= Beginning of Section =

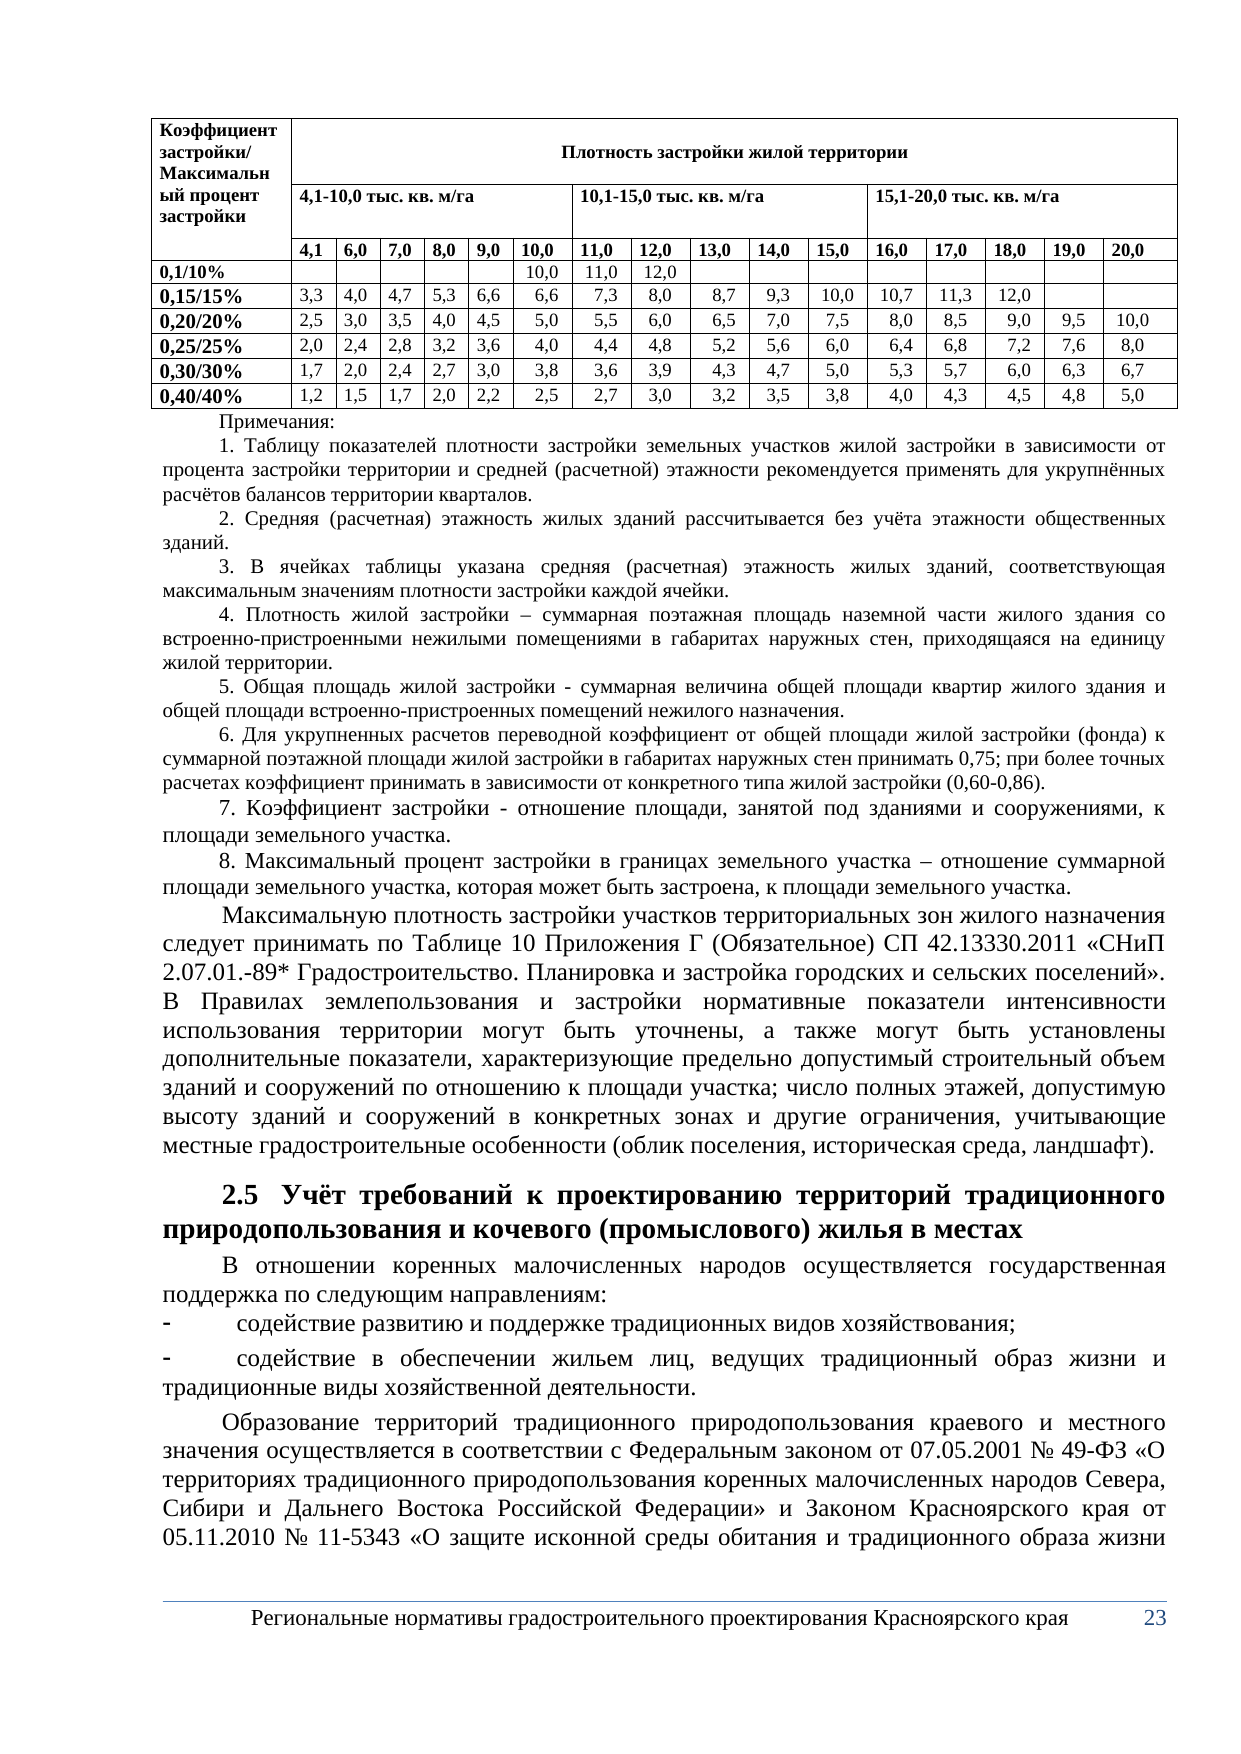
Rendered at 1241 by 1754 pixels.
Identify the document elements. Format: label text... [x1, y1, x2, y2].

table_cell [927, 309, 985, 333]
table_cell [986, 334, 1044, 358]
table_cell [927, 261, 985, 283]
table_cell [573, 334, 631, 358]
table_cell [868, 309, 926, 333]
table_cell 12,0 [632, 239, 690, 260]
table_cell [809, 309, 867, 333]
table_cell 10,0 [514, 261, 572, 283]
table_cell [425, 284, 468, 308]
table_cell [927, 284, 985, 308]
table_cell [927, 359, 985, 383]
table_cell [809, 261, 867, 283]
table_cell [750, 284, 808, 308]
text 6. Для укрупненных расчетов переводной коэффициент от общей площади жилой застройки (фонда) к суммарной поэтажной площади жилой застройки в габаритах наружных стен принимать 0,75; при более точных расчетах коэффициент принимать в зависимости от конкретного типа жилой застройки (0,60-0,86). [162, 722, 1167, 794]
text 4. Плотность жилой застройки – суммарная поэтажная площадь наземной части жилого здания со встроенно-пристроенными нежилыми помещениями в габаритах наружных стен, приходящаяся на единицу жилой территории. [162, 602, 1167, 674]
text 8. Максимальный процент застройки в границах земельного участка – отношение суммарной площади земельного участка, которая может быть застроена, к площади земельного участка. [162, 847, 1167, 900]
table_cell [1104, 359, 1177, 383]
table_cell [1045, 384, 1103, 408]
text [162, 1407, 1167, 1551]
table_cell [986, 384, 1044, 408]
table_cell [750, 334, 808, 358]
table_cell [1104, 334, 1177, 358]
table_cell [425, 261, 468, 283]
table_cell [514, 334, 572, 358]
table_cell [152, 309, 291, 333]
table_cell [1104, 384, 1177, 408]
table_cell [337, 261, 380, 283]
table_cell 17,0 [927, 239, 985, 260]
table_cell 15,0 [809, 239, 867, 260]
table_cell 15,1-20,0 тыс. кв. м/га [868, 185, 1177, 237]
table_cell [986, 261, 1044, 283]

= End of Section =

# [TASK TO CARRY OUT]
Transcribe the line that contains "table_cell [1104, 334, 1177, 358]" exactly, then each line after it through the end of the material. Nothing else belongs in the output.

# [TASK RESPONSE]
table_cell [1104, 334, 1177, 358]
table_cell [425, 261, 468, 283]
table_cell [514, 334, 572, 358]
table_cell [152, 309, 291, 333]
table_cell [1104, 384, 1177, 408]
table_cell [337, 261, 380, 283]
table_cell 17,0 [927, 239, 985, 260]
table_cell 15,0 [809, 239, 867, 260]
table_cell 15,1-20,0 тыс. кв. м/га [868, 185, 1177, 237]
table_cell [986, 261, 1044, 283]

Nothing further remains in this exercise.